##### The records #####

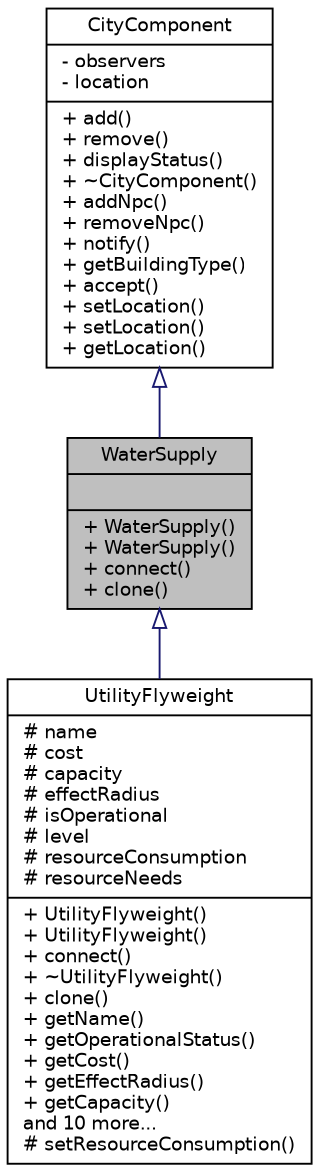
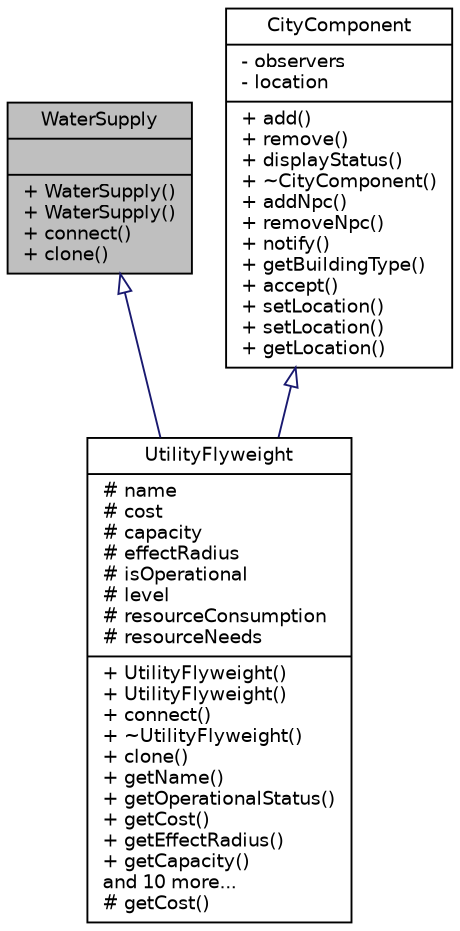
  digraph {
    node [color=black fillcolor=white fontname=Helvetica fontsize=10 shape=record style=filled]
    edge [arrowtail=onormal color=midnightblue dir=back fontname=Helvetica fontsize=10 labelfontname=Helvetica labelfontsize=10 style=solid]
    n1 [fillcolor=grey75 fontcolor=black height=0.2 label="{WaterSupply\n||+ WaterSupply()\l+ WaterSupply()\l+ connect()\l+ clone()\l}" width=0.4]
-   n2 [height=0.2 label="{UtilityFlyweight\n|# name\l# cost\l# capacity\l# effectRadius\l# isOperational\l# level\l# resourceConsumption\l# resourceNeeds\l|+ UtilityFlyweight()\l+ UtilityFlyweight()\l+ connect()\l+ ~UtilityFlyweight()\l+ clone()\l+ getName()\l+ getOperationalStatus()\l+ getCost()\l+ getEffectRadius()\l+ getCapacity()\land 10 more...\l# setResourceConsumption()\l}" width=0.4]
+   n2 [height=0.2 label="{UtilityFlyweight\n|# name\l# cost\l# capacity\l# effectRadius\l# isOperational\l# level\l# resourceConsumption\l# resourceNeeds\l|+ UtilityFlyweight()\l+ UtilityFlyweight()\l+ connect()\l+ ~UtilityFlyweight()\l+ clone()\l+ getName()\l+ getOperationalStatus()\l+ getCost()\l+ getEffectRadius()\l+ getCapacity()\land 10 more...\l# getCost()\l}" width=0.4]
    n3 [height=0.2 label="{CityComponent\n|- observers\l- location\l|+ add()\l+ remove()\l+ displayStatus()\l+ ~CityComponent()\l+ addNpc()\l+ removeNpc()\l+ notify()\l+ getBuildingType()\l+ accept()\l+ setLocation()\l+ setLocation()\l+ getLocation()\l}" width=0.4]
    n1 -> n2
-   n3 -> n1
+   n3 -> n2
  }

#####

Exercise goal: Print all of the rows above line for line without any change, leaving out the pictures.

Correct result:
  digraph {
    node [color=black fillcolor=white fontname=Helvetica fontsize=10 shape=record style=filled]
    edge [arrowtail=onormal color=midnightblue dir=back fontname=Helvetica fontsize=10 labelfontname=Helvetica labelfontsize=10 style=solid]
    n1 [fillcolor=grey75 fontcolor=black height=0.2 label="{WaterSupply\n||+ WaterSupply()\l+ WaterSupply()\l+ connect()\l+ clone()\l}" width=0.4]
-   n2 [height=0.2 label="{UtilityFlyweight\n|# name\l# cost\l# capacity\l# effectRadius\l# isOperational\l# level\l# resourceConsumption\l# resourceNeeds\l|+ UtilityFlyweight()\l+ UtilityFlyweight()\l+ connect()\l+ ~UtilityFlyweight()\l+ clone()\l+ getName()\l+ getOperationalStatus()\l+ getCost()\l+ getEffectRadius()\l+ getCapacity()\land 10 more...\l# setResourceConsumption()\l}" width=0.4]
+   n2 [height=0.2 label="{UtilityFlyweight\n|# name\l# cost\l# capacity\l# effectRadius\l# isOperational\l# level\l# resourceConsumption\l# resourceNeeds\l|+ UtilityFlyweight()\l+ UtilityFlyweight()\l+ connect()\l+ ~UtilityFlyweight()\l+ clone()\l+ getName()\l+ getOperationalStatus()\l+ getCost()\l+ getEffectRadius()\l+ getCapacity()\land 10 more...\l# getCost()\l}" width=0.4]
    n3 [height=0.2 label="{CityComponent\n|- observers\l- location\l|+ add()\l+ remove()\l+ displayStatus()\l+ ~CityComponent()\l+ addNpc()\l+ removeNpc()\l+ notify()\l+ getBuildingType()\l+ accept()\l+ setLocation()\l+ setLocation()\l+ getLocation()\l}" width=0.4]
    n1 -> n2
-   n3 -> n1
+   n3 -> n2
  }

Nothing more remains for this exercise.